The Most Expensive Sleep of His Life

There is something about Hawaii that softens everyone in our family.

Maybe it is the air. Maybe it is the way the days seem to last twice as long as they do at home. We have been many times, and the trips blur into one long warm memory. But there is one moment from the Big Island that I think about more than any other.

My boys were four and six. We had booked a helicopter tour over the volcanoes, the kind of experience you plan for months, the kind you imagine your children pressed against the window for, wide-eyed, exactly like the pictures.

For most of the flight, that is exactly what happened. Two small faces. The lava fields stretching out below us. A waterfall. A valley I will never forget as long as I live.

And then, with about twenty minutes still to go, the steady drone of the rotor blades did what every long car journey has always done to my younger son.

He fell asleep.

Head against the window. Completely still. The most expensive nap of his life.
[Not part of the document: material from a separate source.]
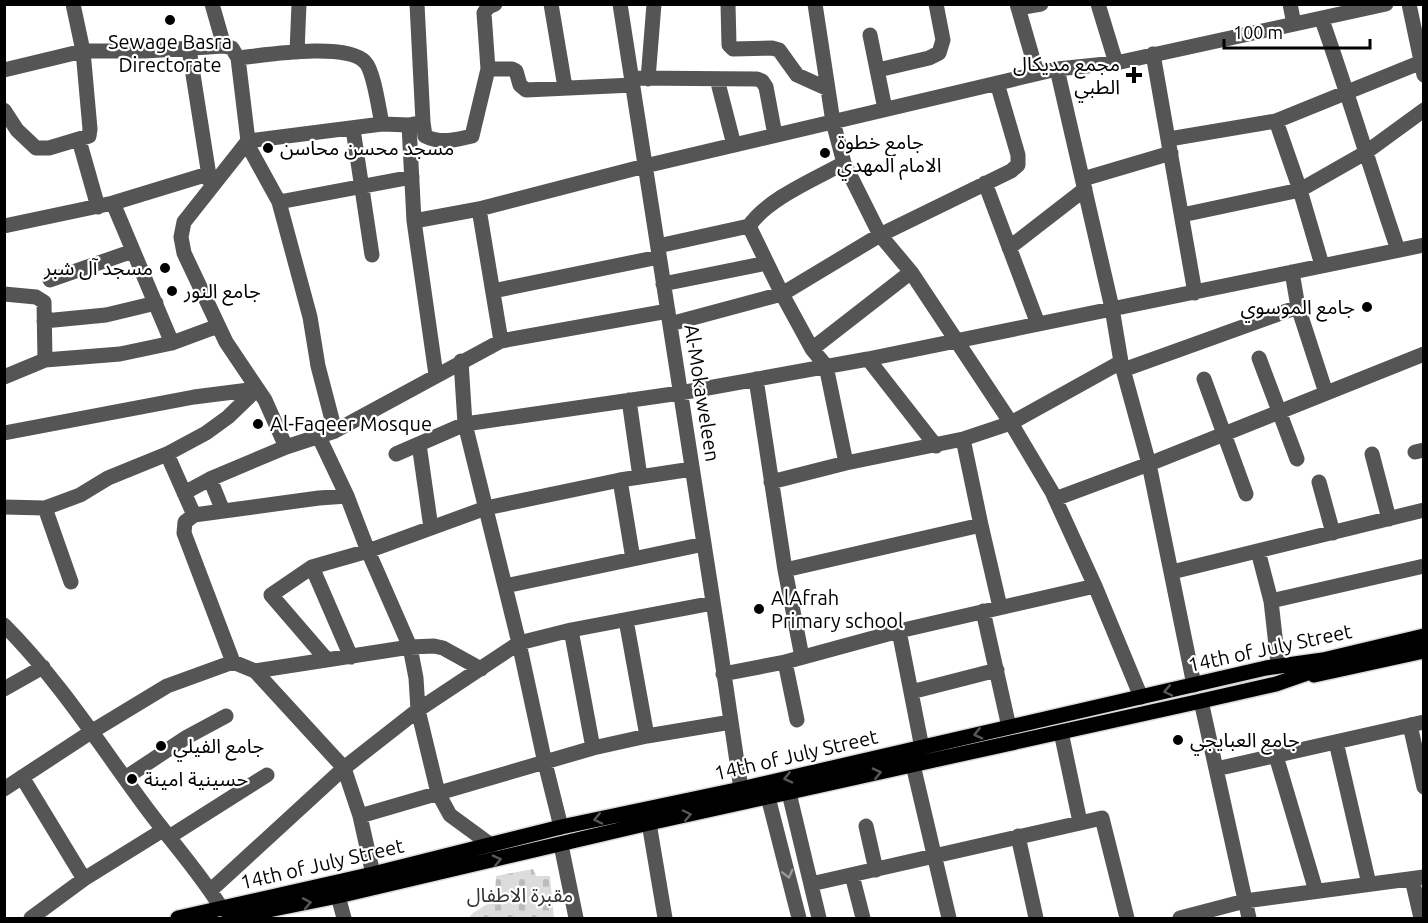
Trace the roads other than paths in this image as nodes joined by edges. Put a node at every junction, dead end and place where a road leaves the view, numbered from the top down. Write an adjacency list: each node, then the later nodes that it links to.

I remember laughing and feeling mildly defeated in equal measure. And yet I do not remember feeling cheated. I remember looking at his small face against the glass, his older brother still completely transfixed beside him, my husband grinning at the whole absurdity of it. And thinking: we are all here. This is the trip.

Years later, he has almost no memory of the helicopter. But he can describe in detail the shaved ice we had afterwards. The gecko on the wall outside the hotel room. The night we ate pizza on the patio because everyone was too tired to go out.

Children do not always remember the moments we plan for them. They remember the moments we share with them.

It changed how I think about family travel, for my own family, and for every family I work with. The best trips have breathing room built in. Not every day needs to be the helicopter. Some of the most important days are the ones where nothing is scheduled and something unexpected happens instead.

Those days rarely make the highlight reel. But they are often what makes the whole trip work.